On November 9, the British Columbia Court of Appeal released its decision in R. v. Swaby, 2018 BCCA 416, upholding decisions of the Provincial Court of BC and the BC Supreme Court, which held that a mandatory minimum sentence of 90-days’ imprisonment for possession of child pornography was unconstitutional, and of no force and effect.
The defendant pleaded guilty to one count of possession of child pornography, contrary to s. 163.1(4)(b) of the Criminal Code. At the time of the offence, the Criminal Code imposed a mandatory minimum sentence of 90-days’ imprisonment on summary conviction, and this mandatory minimum was later increased to 6 months. However, the sentencing judge found that the defendant’s moral culpability was reduced due to a serious intellectual disability, and that he was a low risk to re-offend.
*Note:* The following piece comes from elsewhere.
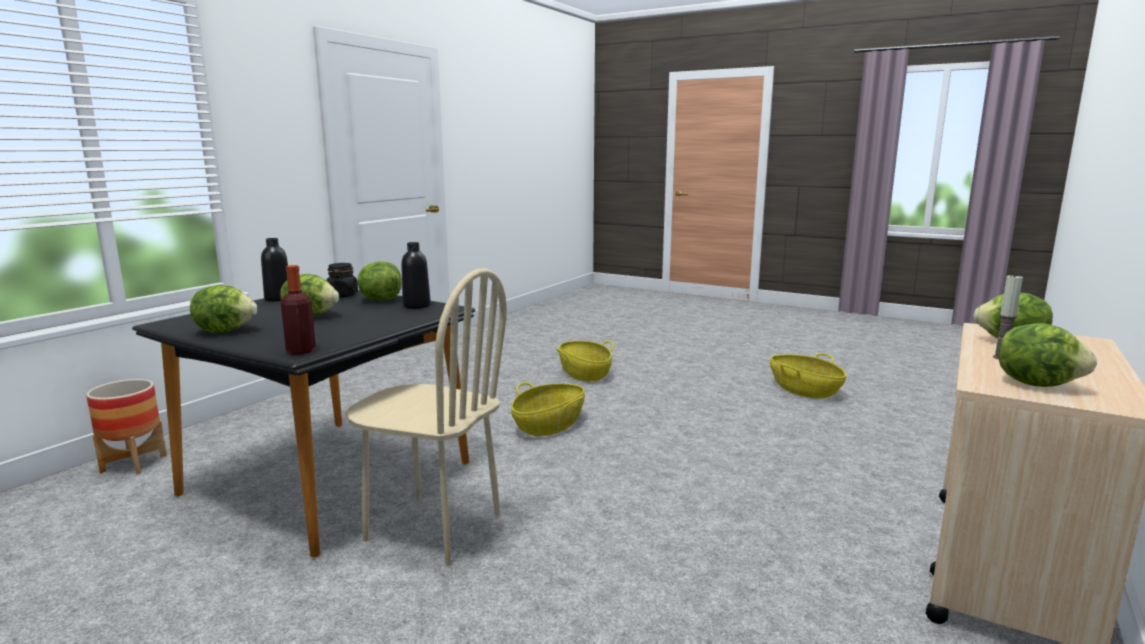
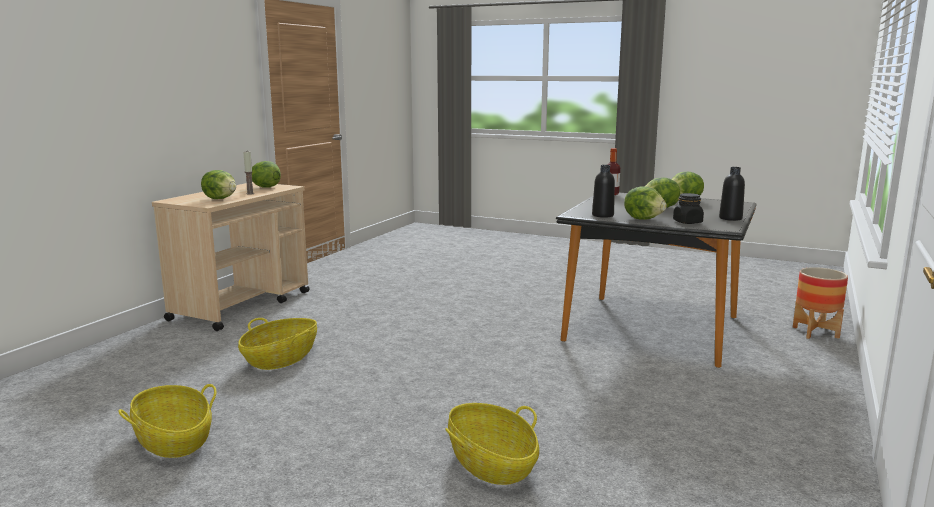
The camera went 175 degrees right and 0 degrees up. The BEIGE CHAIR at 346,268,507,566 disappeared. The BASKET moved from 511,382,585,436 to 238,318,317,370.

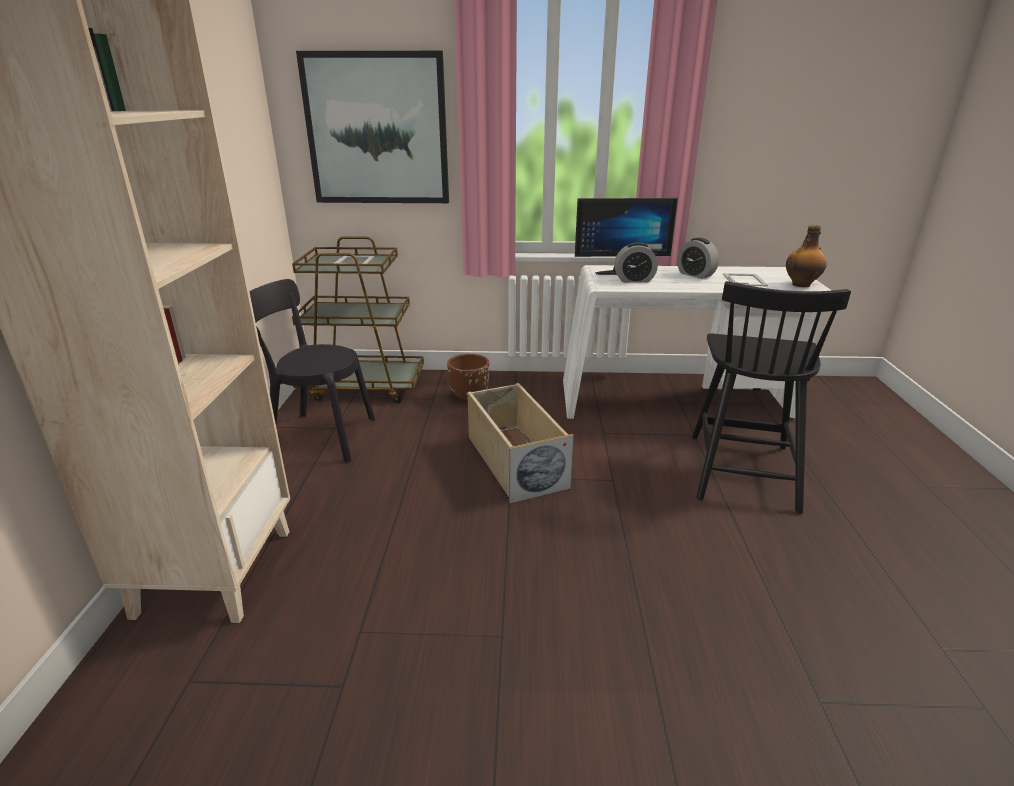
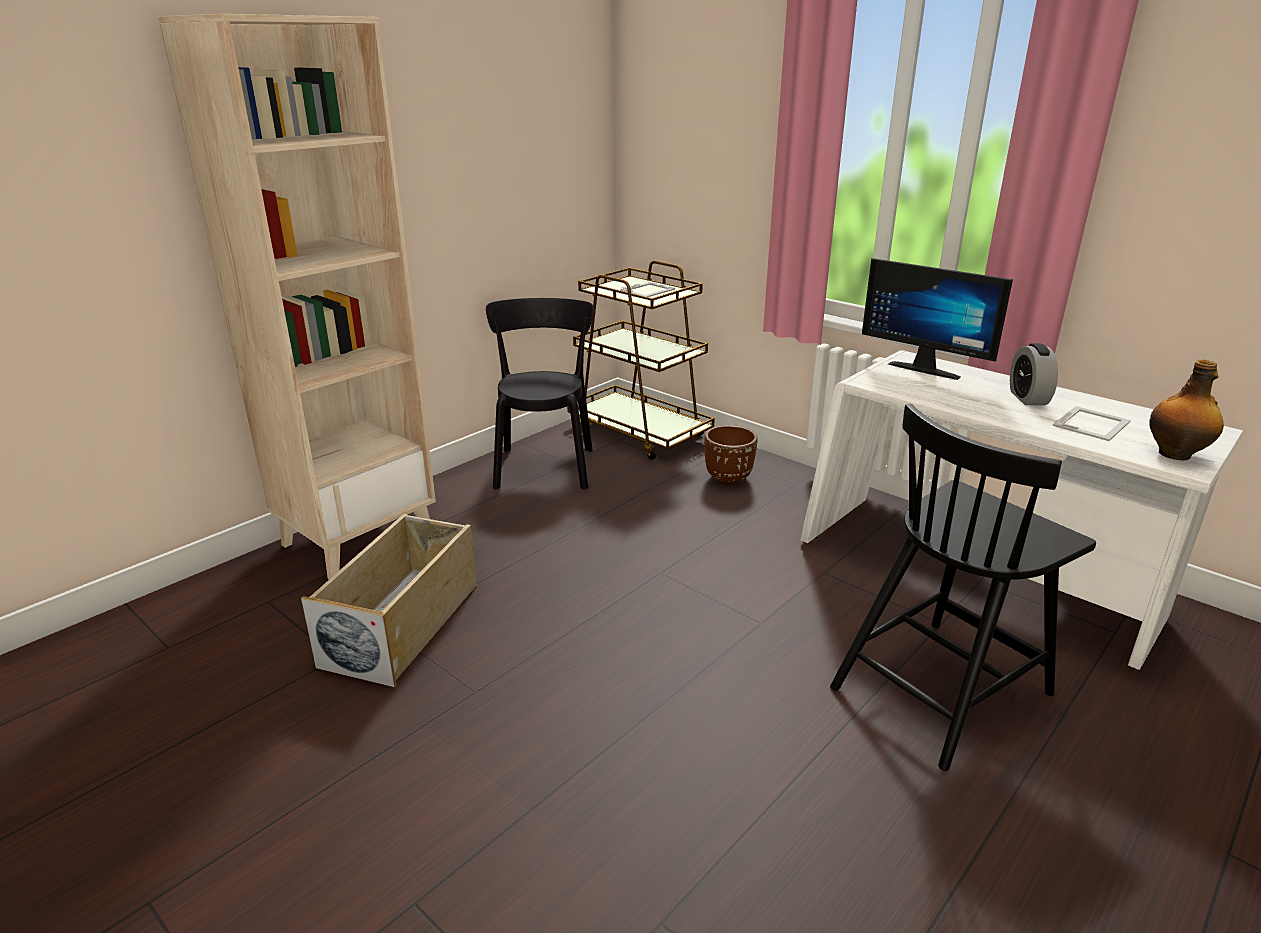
The camera went 40 degrees right and 0 degrees up. The BLACK CHAIR at 249,279,375,463 turned 45 degrees clockwise. The WALL PICTURE at 296,51,449,203 disappeared. The BEIGE STORAGE CONTAINER moved from 467,383,574,503 to 301,513,477,687. The ALARM CLOCK at 614,242,658,283 disappeared.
The judge held that 90-days’ imprisonment would be grossly disproportionate, constitute cruel and unusual punishment, and violate the defendant’s Charter rights. He instead imposed a conditional sentence order (“CSO”) and probation. This decision was upheld by the BC Supreme Court.
The BC Court of Appeal agreed with the lower courts, noting that although the seriousness of the offence was high, the CSO was a proportional sentence due to the defendant’s personal circumstances and reduced moral blameworthiness. Moreover, it held that the mandatory minimum sentence imposed by s. 163.1(4)(b) would be grossly disproportionate to the defendant, and to reasonable hypothetical offenders, and thus could constitute cruel and unusual punishment contrary to s. 12 of the Charter. The Crown did not attempt to justify the provision as a reasonable limit under s. 1, and the mandatory minimum in s. 163.1(4)(b) was held to be unconstitutional and of no force and effect.